We're hearing a lot about DPIs - Digital Public Infrastructure (the Internet, the spectrum for mobile telephone, open banking networking etc)....
So then there's a lot of talk about building new Infrastructures for (e.g.) Digital Identity - and provisioning this through Public Private Partnerships - so really we then have a DPPI - indeed, the Internet and WWW and Cloud serve as an example of just that too.
But then we have Digital Public Goods - for me, this is an extension of the notion of open source - so again the software that runs the Internet is available in open source form, together with documentation, and even much test data (simulators too).
But new systems have evolved new forms of ownership, so a lot of the digital content in the Internet is a mix of open (free) and open access but not free to re-purpose (e.g. copyright owners want recompense) - this showed up first in music/file sharing networks, now subsumbed by systems like Youtube - which have to navigate the ownership space carefully .
New forms of digital goods now include trained models (AIs - e.g. LLMs) - these derive value from the data they are trained on (supervised, therefore involving human labour too, or unsupervised), so we then have a new form we might call a DPPG, something that has a mix of properties of public goods and private goods.
This needs careful consideration, since a lot of IP rights are being skated over right now - the old "move fast and break things" is being applied by some unscrupulous (or to be more generous, just careless) organisations.
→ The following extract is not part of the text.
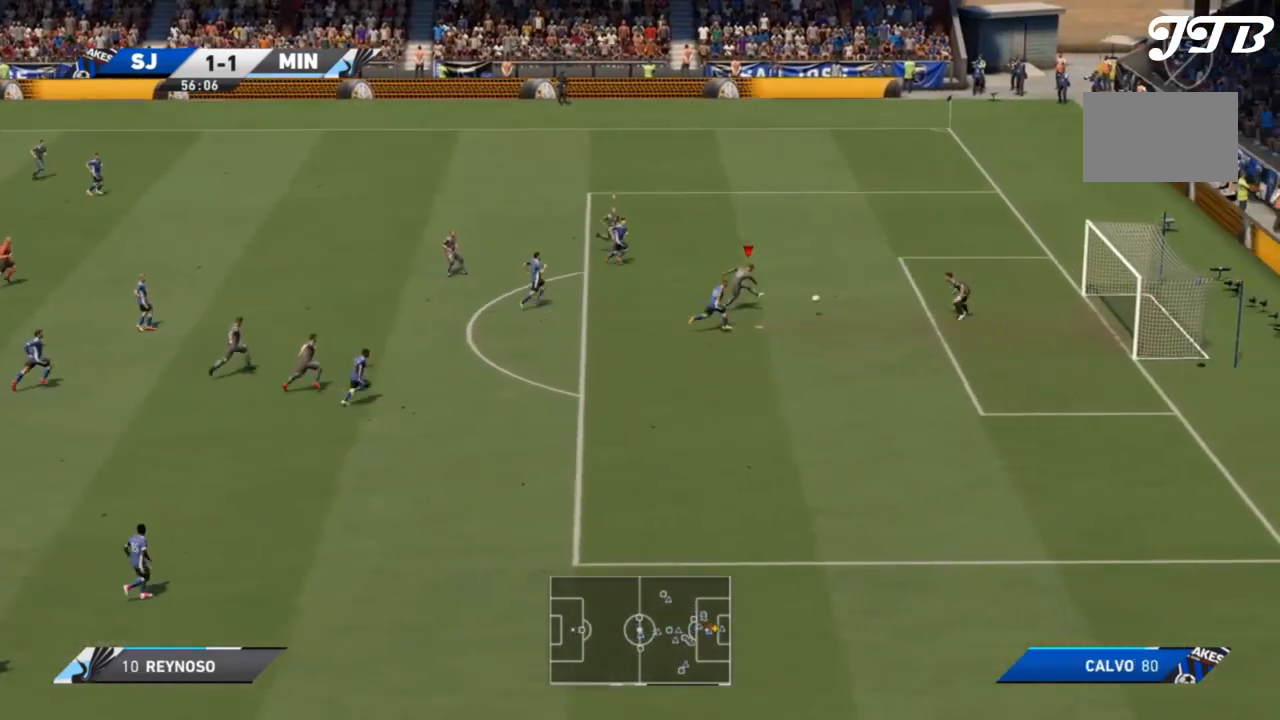
{"dt_ms": 500, "buttons": ["R2"], "left_stick": "right", "right_stick": "center", "events": [[200, "left_stick", "right"], [233, "R2", "down"]]}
Is OpenAI just napsterising the stuff in the common crawl that has clear limits on commercial/for profit re-use (code and data)?
A couple more points about the Public/Private Partnership aspect of digital infrastructure (and goods).
The Internet was public til 1992. Then the US government divested, so the birth of commercial ISPs happened. Later, ISPs got big enough to own transmission infrastructure (fiber, last mile copper, spectrum etc). Some of the net remained state provided (from my narrow UK perspective, examples are the UK JANET network for research&education and the NHS spine for health services - there are plenty like that) - there are also community provided networks (e.g. Guifi in Spain) that are collectively owned and operated. In the process of federating these together various tools and techniques emerged for "co-opetition" - things like BGP for routing, CA transparency for certificates etc -these are also examples of how to co-exist in a PPP world and they have (mostly) worked for the 32 years since then.
So there are interfaces between components provided using different models (public, private, community). And these change over time (both the technical and the legal, regulatory, business relationships).
The other thing here is time scales - the Boeing 747 ("Jumbo Jet") has had a product lifetime from 1963 until 2023. Software to model it (from wind tunnel tests, to avionics etc) has to run until the last one stops flying. That's 60 years so far. Any DPPG (software artefact, digital twin etc) being designed today better have a design lifetime of at least 100 years. Yes, that is right. One Hundred Years. Not of solitude.
What sorts of businesses have survived unscathed for these sorts of timescales, and what models do they use (my university is 800+ years old, and then there's the Vatican:) Quite a lot of nation states have not lasted that long.